Senescent cells are old, sick cells that cannot properly repair themselves and don't die off when they should. Instead, they function abnormally and release substances that kill surrounding healthy cells and cause inflammation. Over time, they continue to build up in tissues throughout the body contributing to the aging process, neurocognitive decline and cancer.
For the current study, the research team enrolled five participants aged 65 and older with symptoms of early-stage Alzheimer's disease. Participants received oral dasatinib plus quercetin over two consecutive days, followed by two weeks of no drugs. The cycle repeated six times for a total of 12 weeks. The research team also collected data on the safety and efficacy of the two drugs by monitoring side effects. They assessed biomarkers of senescence in cerebrospinal fluid (CSF) and blood, and also evaluated patients' cognition and brain images before treatment and after they completed the 12-week study. They found that both dasatinib and quercetin levels increased in the blood, and dasatinib was detected in the CSF in four subjects.
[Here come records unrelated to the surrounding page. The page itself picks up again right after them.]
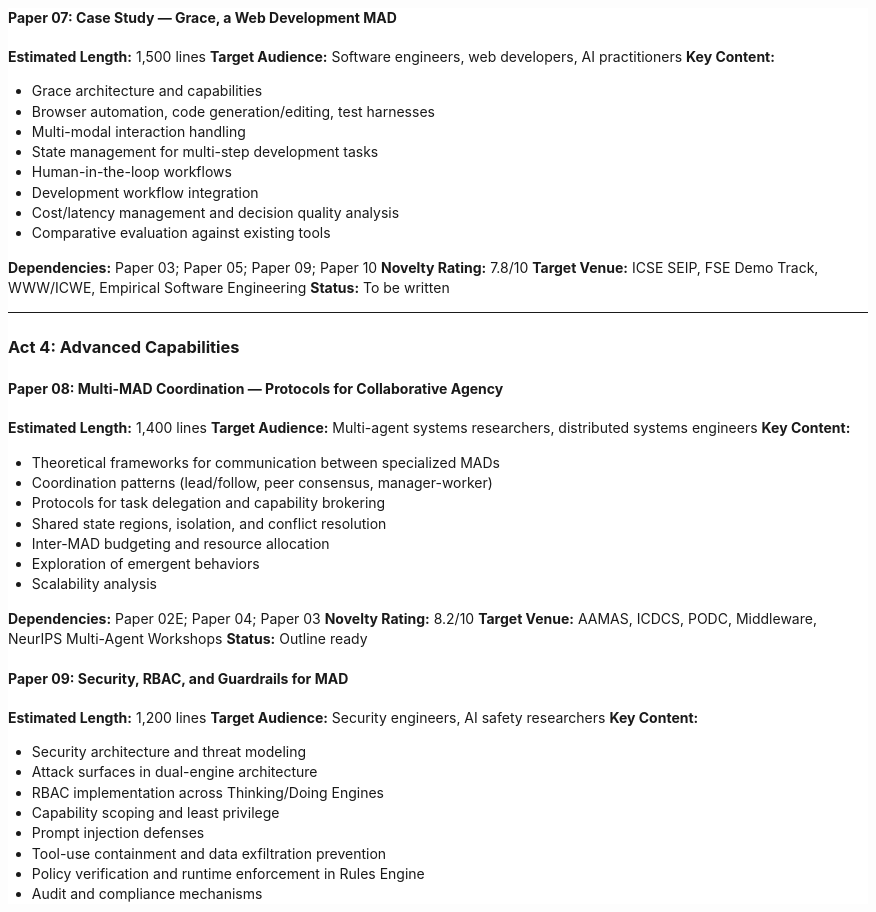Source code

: #### Paper 07: Case Study — Grace, a Web Development MAD

**Estimated Length:** 1,500 lines
**Target Audience:** Software engineers, web developers, AI practitioners
**Key Content:**
- Grace architecture and capabilities
- Browser automation, code generation/editing, test harnesses
- Multi-modal interaction handling
- State management for multi-step development tasks
- Human-in-the-loop workflows
- Development workflow integration
- Cost/latency management and decision quality analysis
- Comparative evaluation against existing tools

**Dependencies:** Paper 03; Paper 05; Paper 09; Paper 10
**Novelty Rating:** 7.8/10
**Target Venue:** ICSE SEIP, FSE Demo Track, WWW/ICWE, Empirical Software Engineering
**Status:** To be written

---

### Act 4: Advanced Capabilities

#### Paper 08: Multi-MAD Coordination — Protocols for Collaborative Agency

**Estimated Length:** 1,400 lines
**Target Audience:** Multi-agent systems researchers, distributed systems engineers
**Key Content:**
- Theoretical frameworks for communication between specialized MADs
- Coordination patterns (lead/follow, peer consensus, manager-worker)
- Protocols for task delegation and capability brokering
- Shared state regions, isolation, and conflict resolution
- Inter-MAD budgeting and resource allocation
- Exploration of emergent behaviors
- Scalability analysis

**Dependencies:** Paper 02E; Paper 04; Paper 03
**Novelty Rating:** 8.2/10
**Target Venue:** AAMAS, ICDCS, PODC, Middleware, NeurIPS Multi-Agent Workshops
**Status:** Outline ready

#### Paper 09: Security, RBAC, and Guardrails for MAD

**Estimated Length:** 1,200 lines
**Target Audience:** Security engineers, AI safety researchers
**Key Content:**
- Security architecture and threat modeling
- Attack surfaces in dual-engine architecture
- RBAC implementation across Thinking/Doing Engines
- Capability scoping and least privilege
- Prompt injection defenses
- Tool-use containment and data exfiltration prevention
- Policy verification and runtime enforcement in Rules Engine
- Audit and compliance mechanisms
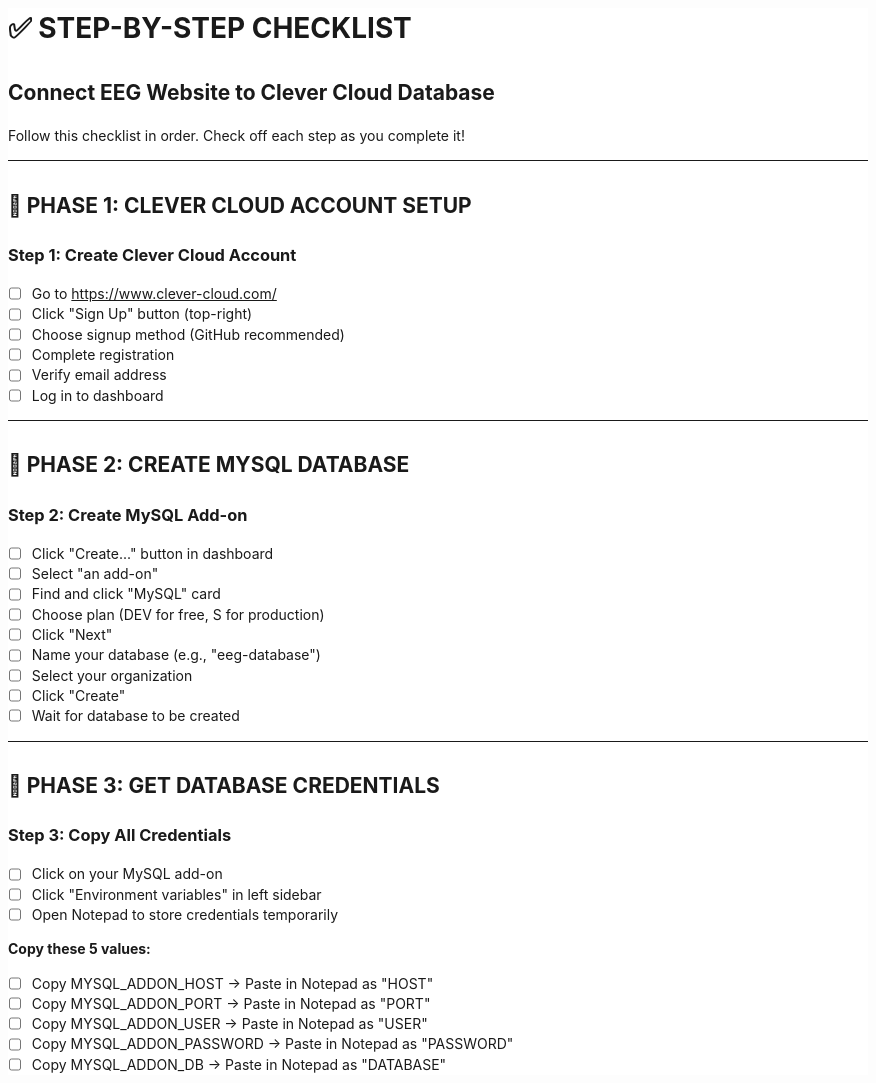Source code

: # ✅ STEP-BY-STEP CHECKLIST
## Connect EEG Website to Clever Cloud Database

Follow this checklist in order. Check off each step as you complete it!

---

## 📝 PHASE 1: CLEVER CLOUD ACCOUNT SETUP

### Step 1: Create Clever Cloud Account
- [ ] Go to https://www.clever-cloud.com/
- [ ] Click "Sign Up" button (top-right)
- [ ] Choose signup method (GitHub recommended)
- [ ] Complete registration
- [ ] Verify email address
- [ ] Log in to dashboard

---

## 📝 PHASE 2: CREATE MYSQL DATABASE

### Step 2: Create MySQL Add-on
- [ ] Click "Create..." button in dashboard
- [ ] Select "an add-on"
- [ ] Find and click "MySQL" card
- [ ] Choose plan (DEV for free, S for production)
- [ ] Click "Next"
- [ ] Name your database (e.g., "eeg-database")
- [ ] Select your organization
- [ ] Click "Create"
- [ ] Wait for database to be created

---

## 📝 PHASE 3: GET DATABASE CREDENTIALS

### Step 3: Copy All Credentials
- [ ] Click on your MySQL add-on
- [ ] Click "Environment variables" in left sidebar
- [ ] Open Notepad to store credentials temporarily

**Copy these 5 values:**
- [ ] Copy MYSQL_ADDON_HOST → Paste in Notepad as "HOST"
- [ ] Copy MYSQL_ADDON_PORT → Paste in Notepad as "PORT"
- [ ] Copy MYSQL_ADDON_USER → Paste in Notepad as "USER"
- [ ] Copy MYSQL_ADDON_PASSWORD → Paste in Notepad as "PASSWORD"
- [ ] Copy MYSQL_ADDON_DB → Paste in Notepad as "DATABASE"
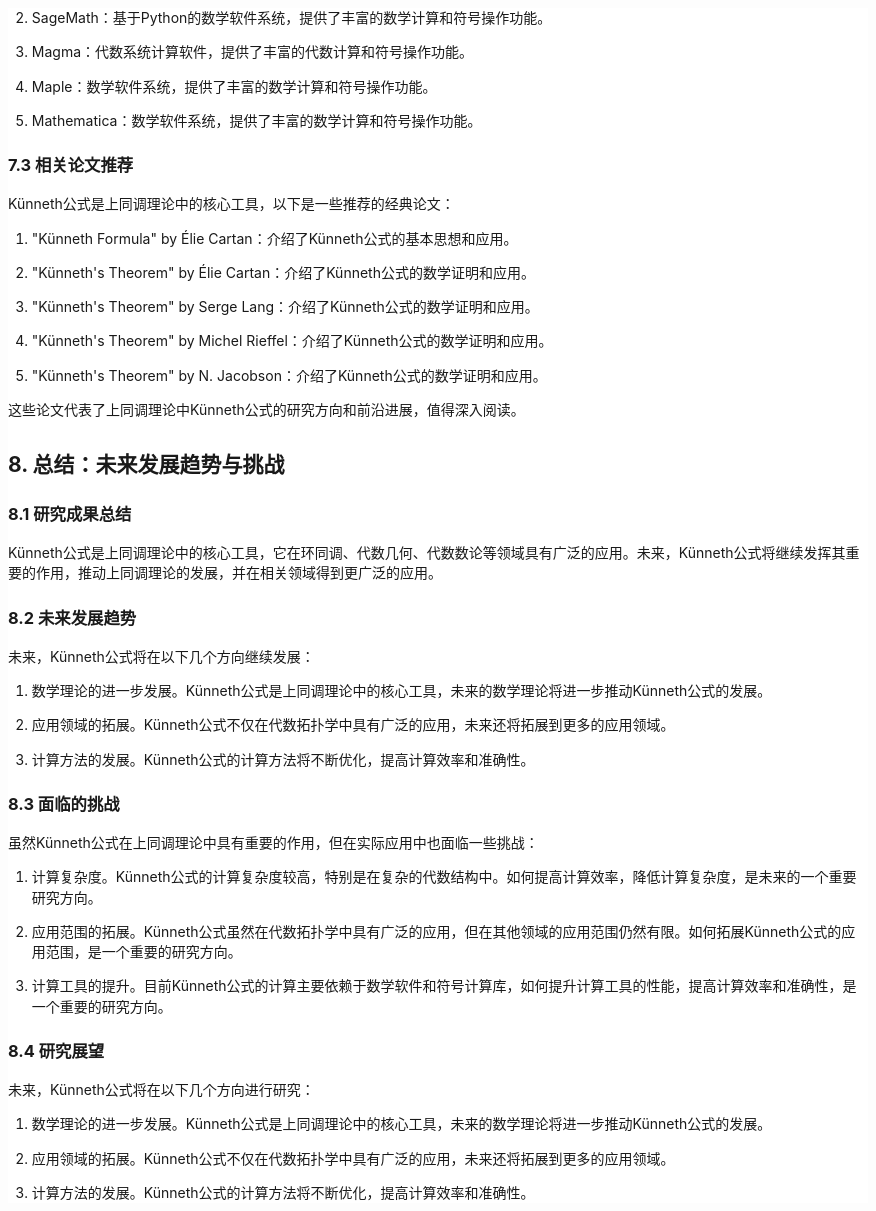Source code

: 2. SageMath：基于Python的数学软件系统，提供了丰富的数学计算和符号操作功能。

3. Magma：代数系统计算软件，提供了丰富的代数计算和符号操作功能。

4. Maple：数学软件系统，提供了丰富的数学计算和符号操作功能。

5. Mathematica：数学软件系统，提供了丰富的数学计算和符号操作功能。

### 7.3 相关论文推荐

Künneth公式是上同调理论中的核心工具，以下是一些推荐的经典论文：

1. "Künneth Formula" by Élie Cartan：介绍了Künneth公式的基本思想和应用。

2. "Künneth's Theorem" by Élie Cartan：介绍了Künneth公式的数学证明和应用。

3. "Künneth's Theorem" by Serge Lang：介绍了Künneth公式的数学证明和应用。

4. "Künneth's Theorem" by Michel Rieffel：介绍了Künneth公式的数学证明和应用。

5. "Künneth's Theorem" by N. Jacobson：介绍了Künneth公式的数学证明和应用。

这些论文代表了上同调理论中Künneth公式的研究方向和前沿进展，值得深入阅读。

## 8. 总结：未来发展趋势与挑战

### 8.1 研究成果总结

Künneth公式是上同调理论中的核心工具，它在环同调、代数几何、代数数论等领域具有广泛的应用。未来，Künneth公式将继续发挥其重要的作用，推动上同调理论的发展，并在相关领域得到更广泛的应用。

### 8.2 未来发展趋势

未来，Künneth公式将在以下几个方向继续发展：

1. 数学理论的进一步发展。Künneth公式是上同调理论中的核心工具，未来的数学理论将进一步推动Künneth公式的发展。

2. 应用领域的拓展。Künneth公式不仅在代数拓扑学中具有广泛的应用，未来还将拓展到更多的应用领域。

3. 计算方法的发展。Künneth公式的计算方法将不断优化，提高计算效率和准确性。

### 8.3 面临的挑战

虽然Künneth公式在上同调理论中具有重要的作用，但在实际应用中也面临一些挑战：

1. 计算复杂度。Künneth公式的计算复杂度较高，特别是在复杂的代数结构中。如何提高计算效率，降低计算复杂度，是未来的一个重要研究方向。

2. 应用范围的拓展。Künneth公式虽然在代数拓扑学中具有广泛的应用，但在其他领域的应用范围仍然有限。如何拓展Künneth公式的应用范围，是一个重要的研究方向。

3. 计算工具的提升。目前Künneth公式的计算主要依赖于数学软件和符号计算库，如何提升计算工具的性能，提高计算效率和准确性，是一个重要的研究方向。

### 8.4 研究展望

未来，Künneth公式将在以下几个方向进行研究：

1. 数学理论的进一步发展。Künneth公式是上同调理论中的核心工具，未来的数学理论将进一步推动Künneth公式的发展。

2. 应用领域的拓展。Künneth公式不仅在代数拓扑学中具有广泛的应用，未来还将拓展到更多的应用领域。

3. 计算方法的发展。Künneth公式的计算方法将不断优化，提高计算效率和准确性。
Quercetin was not detected in the CSF of any participant. "We also determined that the treatment was safe, feasible and well-tolerated. There were no significant changes in brain function as determined by assessing memory and brain imaging to provide additional evidence that it is a safe therapy to evaluate further." Researchers also saw evidence to suggest that the combination therapy cleared amyloid from the brain and lowered inflammation in the blood. "However, we shouldn't over-interpret these results. There was a small number of people enrolled, there was no placebo arm to compare results."
Cellular senescence contributes to Alzheimer's disease (AD) pathogenesis. An open-label, proof-of-concept, phase I clinical trial of orally delivered senolytic therapy, dasatinib (D) and quercetin (Q), was conducted in early-stage symptomatic patients with AD to assess central nervous system (CNS) penetrance, safety, feasibility, and efficacy. Five participants (mean age = 76 years) completed the 12-week pilot study.
D and Q levels in blood increased in all participants. In cerebrospinal fluid (CSF), D levels were detected in four participants (80%) Q was not detected. The treatment was well-tolerated, with no early discontinuation. Secondary cognitive and neuroimaging endpoints did not significantly differ from baseline to post-treatment further supporting a favorable safety profile.
CSF levels of interleukin-6 (IL-6) and glial fibrillary acidic protein (GFAP) increased with trending decreases in senescence-related cytokines and chemokines, and a trend toward higher Aβ42 levels. In summary, CNS penetrance of D was observed with outcomes supporting safety, tolerability, and feasibility in patients with AD. Biomarker data provided mechanistic insights of senolytic effects that need to be confirmed in fully powered, placebo-controlled studies.